* WORK INSTRUCTION *
Make a verbatim copy of the entries below; pictures stay out.

[Collected data]
>>>>
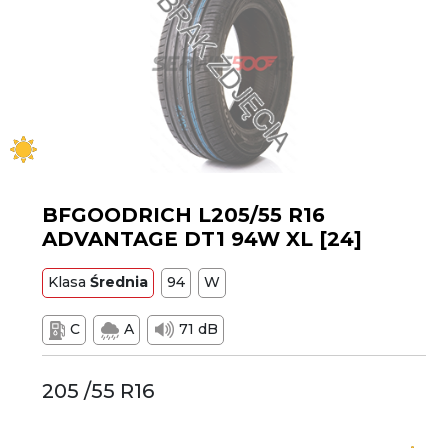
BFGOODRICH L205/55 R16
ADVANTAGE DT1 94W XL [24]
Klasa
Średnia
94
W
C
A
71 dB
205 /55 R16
<<<<
* OUTPUT OF THE TASK *
BFGOODRICH L205/55 R16
ADVANTAGE DT1 94W XL [24]
Klasa
Średnia
94
W
C
A
71 dB
205 /55 R16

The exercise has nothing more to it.